まるで生きた炎のようだ。初めて見た龍に腰を抜かしそうになる。
「ほら、ライゼルが驚いてしまっている」
「ライゼル? ……あぁ! お前の伴侶となった美男子だな? 驚かせて悪いな~、俺ちゃんはサノメ。グレンと契約を結んでいる炎龍だ。よろしく!」
「……よ、よろしくお願いいたします」
当然、深々と頭を下げる。
伝説でしか聞いたことがない、御伽話の存在を目の前にして上手く思考が回らない。心臓が鼓動を早めて胸を強く打っている。
グレン様は軽い挨拶をするサノメ様に呆れた様子で、自分の分のデザートを勧める。
勧められるがまま、サノメ様は喜んでむしゃむしゃとデザートを頬張る。……不敬だと承知しているが、その様子が可愛くて胃の辺りがムズムズする。
口の中にカスタードクリームをいっぱいに頬張った姿は、まるでやんちゃな子犬のようだ。

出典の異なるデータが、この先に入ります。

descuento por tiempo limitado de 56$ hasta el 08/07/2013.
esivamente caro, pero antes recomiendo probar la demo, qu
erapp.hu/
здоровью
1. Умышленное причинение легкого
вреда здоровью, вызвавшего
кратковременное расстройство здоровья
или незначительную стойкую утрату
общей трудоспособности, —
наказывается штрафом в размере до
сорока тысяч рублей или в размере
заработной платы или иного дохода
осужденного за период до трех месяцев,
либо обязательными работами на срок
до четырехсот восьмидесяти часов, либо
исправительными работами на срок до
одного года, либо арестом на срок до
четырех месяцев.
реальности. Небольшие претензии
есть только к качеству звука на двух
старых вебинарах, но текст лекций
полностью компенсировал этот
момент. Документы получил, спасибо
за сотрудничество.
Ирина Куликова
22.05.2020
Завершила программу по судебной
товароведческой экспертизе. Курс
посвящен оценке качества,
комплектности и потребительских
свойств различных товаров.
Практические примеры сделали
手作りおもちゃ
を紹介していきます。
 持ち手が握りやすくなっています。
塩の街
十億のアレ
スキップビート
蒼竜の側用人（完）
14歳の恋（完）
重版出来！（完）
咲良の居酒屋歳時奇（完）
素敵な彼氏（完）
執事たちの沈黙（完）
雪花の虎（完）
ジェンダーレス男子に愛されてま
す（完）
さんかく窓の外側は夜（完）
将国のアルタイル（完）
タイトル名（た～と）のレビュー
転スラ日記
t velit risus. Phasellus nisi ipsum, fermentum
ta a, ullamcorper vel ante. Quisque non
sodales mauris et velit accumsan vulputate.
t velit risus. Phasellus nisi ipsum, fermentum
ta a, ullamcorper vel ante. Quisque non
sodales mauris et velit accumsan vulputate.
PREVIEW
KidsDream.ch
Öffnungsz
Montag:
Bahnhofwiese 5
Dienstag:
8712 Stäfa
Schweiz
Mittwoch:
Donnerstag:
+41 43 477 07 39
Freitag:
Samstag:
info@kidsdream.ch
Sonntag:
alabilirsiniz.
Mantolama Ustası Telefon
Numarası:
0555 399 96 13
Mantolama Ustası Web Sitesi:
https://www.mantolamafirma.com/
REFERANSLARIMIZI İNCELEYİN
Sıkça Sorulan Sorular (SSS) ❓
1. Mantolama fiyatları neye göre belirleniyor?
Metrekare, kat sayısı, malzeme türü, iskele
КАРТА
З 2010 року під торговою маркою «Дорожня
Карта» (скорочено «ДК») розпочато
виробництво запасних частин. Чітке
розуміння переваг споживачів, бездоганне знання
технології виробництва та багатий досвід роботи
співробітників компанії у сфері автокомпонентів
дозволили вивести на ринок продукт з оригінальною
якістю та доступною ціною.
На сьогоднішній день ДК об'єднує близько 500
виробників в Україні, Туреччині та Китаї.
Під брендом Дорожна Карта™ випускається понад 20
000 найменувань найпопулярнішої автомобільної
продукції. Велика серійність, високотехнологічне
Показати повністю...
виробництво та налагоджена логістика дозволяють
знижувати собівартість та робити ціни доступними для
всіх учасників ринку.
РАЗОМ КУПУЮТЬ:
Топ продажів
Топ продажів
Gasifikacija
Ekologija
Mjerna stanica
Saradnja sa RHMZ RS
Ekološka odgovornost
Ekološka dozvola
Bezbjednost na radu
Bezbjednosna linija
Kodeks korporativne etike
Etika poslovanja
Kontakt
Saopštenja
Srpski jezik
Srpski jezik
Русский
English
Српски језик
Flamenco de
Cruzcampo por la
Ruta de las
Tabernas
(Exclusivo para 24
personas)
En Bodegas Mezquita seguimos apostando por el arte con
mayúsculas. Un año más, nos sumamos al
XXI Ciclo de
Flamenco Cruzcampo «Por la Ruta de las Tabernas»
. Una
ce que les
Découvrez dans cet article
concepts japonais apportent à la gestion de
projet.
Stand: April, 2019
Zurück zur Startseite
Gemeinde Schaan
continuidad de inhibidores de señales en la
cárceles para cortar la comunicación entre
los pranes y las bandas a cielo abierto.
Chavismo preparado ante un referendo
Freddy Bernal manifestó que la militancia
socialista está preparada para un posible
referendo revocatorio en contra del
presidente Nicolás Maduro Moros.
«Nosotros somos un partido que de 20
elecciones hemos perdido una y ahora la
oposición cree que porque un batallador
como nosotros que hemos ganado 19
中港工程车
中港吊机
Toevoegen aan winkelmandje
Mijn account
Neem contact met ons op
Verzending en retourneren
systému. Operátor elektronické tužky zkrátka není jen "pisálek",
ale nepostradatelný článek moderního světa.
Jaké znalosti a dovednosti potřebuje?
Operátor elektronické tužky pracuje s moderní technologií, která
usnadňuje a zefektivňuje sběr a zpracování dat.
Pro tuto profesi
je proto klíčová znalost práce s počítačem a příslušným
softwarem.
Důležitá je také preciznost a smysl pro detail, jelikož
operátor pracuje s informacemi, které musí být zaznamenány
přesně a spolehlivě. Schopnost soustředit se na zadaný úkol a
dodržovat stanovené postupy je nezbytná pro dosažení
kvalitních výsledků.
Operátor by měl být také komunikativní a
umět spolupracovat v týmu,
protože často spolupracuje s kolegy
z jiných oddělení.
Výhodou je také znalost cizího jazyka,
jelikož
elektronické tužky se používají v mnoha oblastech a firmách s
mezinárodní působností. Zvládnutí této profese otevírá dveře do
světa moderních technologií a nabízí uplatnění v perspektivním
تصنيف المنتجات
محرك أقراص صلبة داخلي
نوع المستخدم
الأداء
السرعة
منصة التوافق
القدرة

可愛い……!!
「んむ!? これは前の甘味より質が良いし、食べたことのない味わいだの! や~、グレンがデザートの奥深さに気付かぬから料理長が臍を曲げておったのだろ? それはいかんな~、俺ちゃん機嫌悪くなって色々燃やしたくなっちゃうかも?」
「冗談でも辞めてくれ。皆が怖がっているだろう。大丈夫だライゼル。契約しているから俺の意思に反してそんなことはできない」
「ちぇ。相変わらずグレンは揶揄い甲斐がないわ。そういえばライゼルちゃんよ、土の神と水の神たちがお主を誉めておったよ」
「えっ」
「今日の昼、ちゃんと挨拶してきたんだって聞いたよ~えらいえらい。神たち、意外とそういうの喜ぶからね。もしかしたらいいことあるかもね」
「そうだったのですね……失礼がなかったようで安心いたしました。教えてくださりありがとうございます、サノメ様」
「あややっ、俺ちゃんのことはサノメって呼んでほしいなア~、グレンの伴侶だしさ。じゃないと色々燃やしたい気分になっちゃうかも……?」
その言葉は、炎龍による冗談だと分かっていても、思わず体が強張る。
「エッ、あ、分かりました。善処いたしますので燃やすのだけは……」
「サノメ、辞めろ」
「んふふ、ライゼルちゃんは可愛らしいな。俺ちゃん気に入っちゃったよ~!」
サノメ様はそう言うと、料理長に今後のデザートの要望を伝えて、「じゃあまたの~」とあっという間に帰ってしまった。
俺は強張っていた体を緩めて、視線でグレン様に説明を求めた。
「……すまない。伝えるのを忘れていた」
「炎龍様と契約なさっていることを言い忘れるなんて! ひどいですよっ」
「許してくれ。俺とて色々と複雑なのだ」
ぐしゃり、と耳のそばの毛を掴んで苦々しい顔をしている。その砕けた仕草と、俺にだけ見せるような一人称を聞いて密かに胸が疼く。
「契約してくれたことはありがたいが、サノメの力は己の力ではない。加護は自動で発動してしまうから仕方ないとしても、これまで戦闘で頼った事はないし今後もできるだけ頼りたくはない。ただの良き友人でいられるのであればそれが一番嬉しいと思っている」
……グレンらしい理由だ。
力を使わないなんて勿体無いと言われるだろう。サノメ様とお会いしてみて、こういう考えだからこそ契約したいと思われたのではないだろうかと感じた。俺の勝手な邪推だが。
俺はそっとグレンの手を取る。厚い手のひらは、少し冷たかった。
「グレンらしい理由ですね」
「……今、名前、」
「あ」
無意識の呼び方に片手で口を覆う。グレン様……グレンは俺の様子を見て微笑んだ。